Rasac (possibly Quechua for toad) is a mountain in the Huayhuash mountain range in west central Peru, part of the Andes. It has a summit elevation of 6017 m, although other sources cite a height of 6040 m. Rasac is a long, relatively squat mountain on the western edge of the Huayhuash range, across the glacier from the tallest peak in the range, Yerupajá. Although it is a 6,000 metre mountain, Rasac's broad profile is dwarfed by Yerupajá.

==Geology==

As the rest of the Huayhuash, Rasac is made mainly of limestone, interbedded with sandstone and shale. These sediments were originally laid down on the ocean floor and have been pushed up and folded due to the convergence started about 90 million years ago when the Nazca oceanic plate started to slide under the South American continental plate. The limestone has a coarse, sharp texture and is light to dark grey in colour (although sometimes a slight bluish tint can occur). Marine fossils (bivalves and ammonites) may be found within some of the limestone beds. Some volcanic activity has also influenced the geology of the Huayhuash.

==Climbing==

Rasac is considered to be the easiest 6,000-metre peak in the Huayhuash range, but it is still a challenging climb. The long, snowy West Face is divided by a series of buttresses, most of which have routes in the D range according to the International French Adjectival System. The Right Buttress is still unclimbed. The East Face is almost all rock, most of which seems in the condition not to be climbed. There is allegedly a snow route of moderate difficulty (considered to be the normal route and rated around AD) up a gulley on this face that looked in the summer of 2007 to be totally out of condition.

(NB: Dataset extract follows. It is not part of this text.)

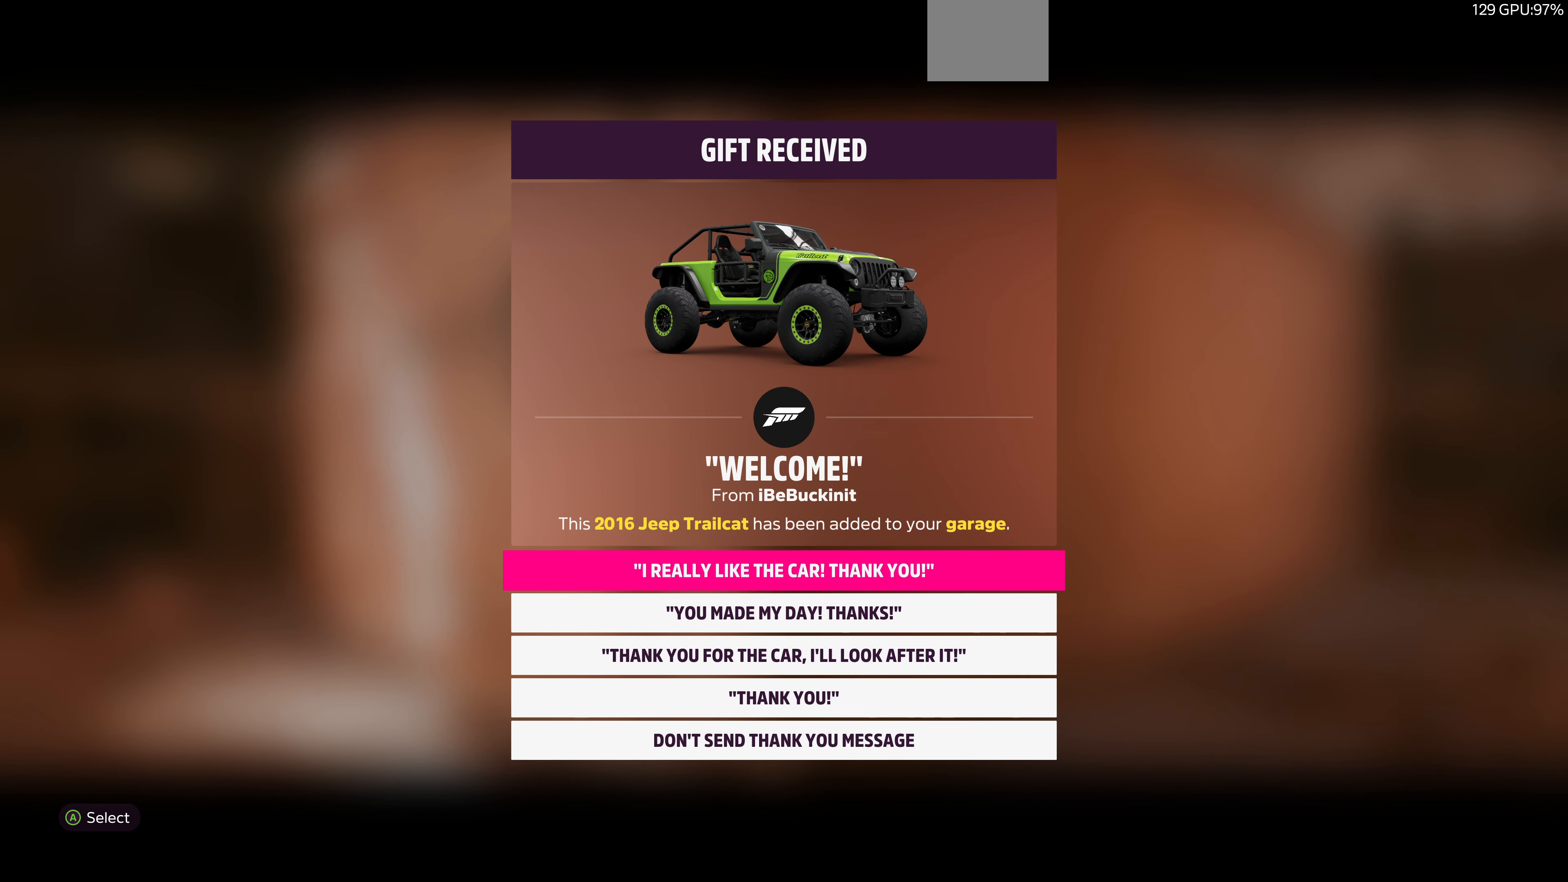
Gameplay with a controller (PlayStation layout); each line is a JSON object with the inputs held at the frame after it. "events" lists button and stick changes between this image and that frame as [ms after this image, input, new state], when the widget could be followed in between.
{"buttons": [], "left_stick": "center", "right_stick": "center", "events": [[433, "DPAD_DOWN", "down"], [500, "DPAD_DOWN", "up"]]}
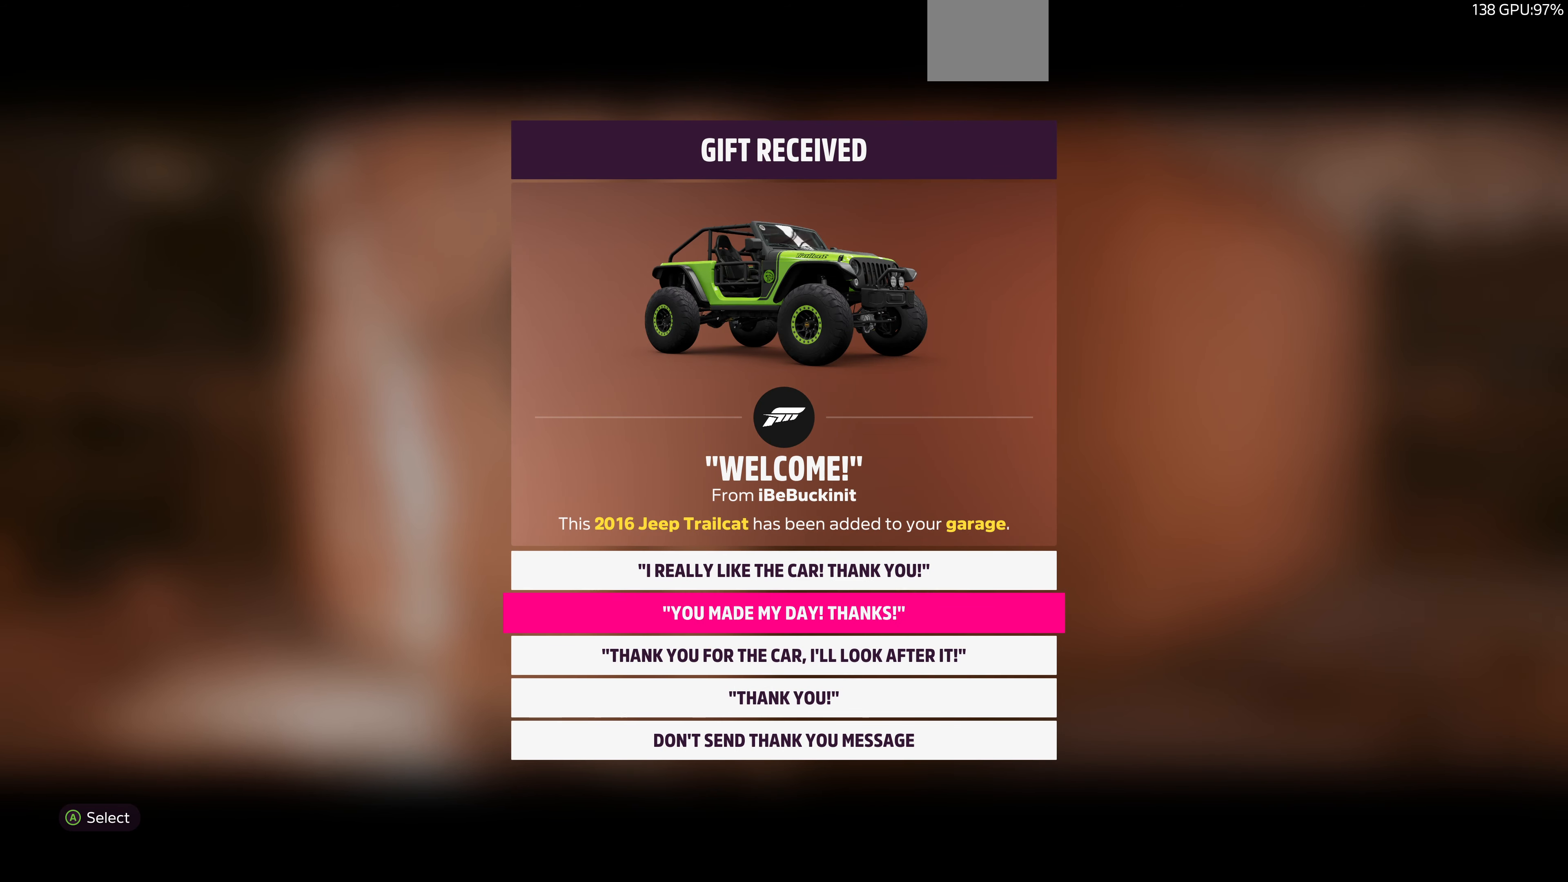
{"buttons": ["DPAD_DOWN"], "left_stick": "center", "right_stick": "center", "events": [[100, "DPAD_DOWN", "down"], [233, "DPAD_DOWN", "up"], [500, "DPAD_DOWN", "down"]]}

Even if Rasac is overall the most climbed peak of the Huayhuash range, it remains a mountain climbed very rarely (less than a climb per year). The mountain lies in a remote and wild setting. Expeditions willing to climb in this area have to be fully self-sufficient in case of an accident or emergency.

A traverse of the mountain begins with five pitches of rock up the east face to gain the south ridge, a long airy corniced snow and ice ridge to the summit followed by descending the north ridge and down NE face of mixed snow, rock and ice. V 5.8 AI 3–4 James Garrett, Paul Gonzales spring of 1996.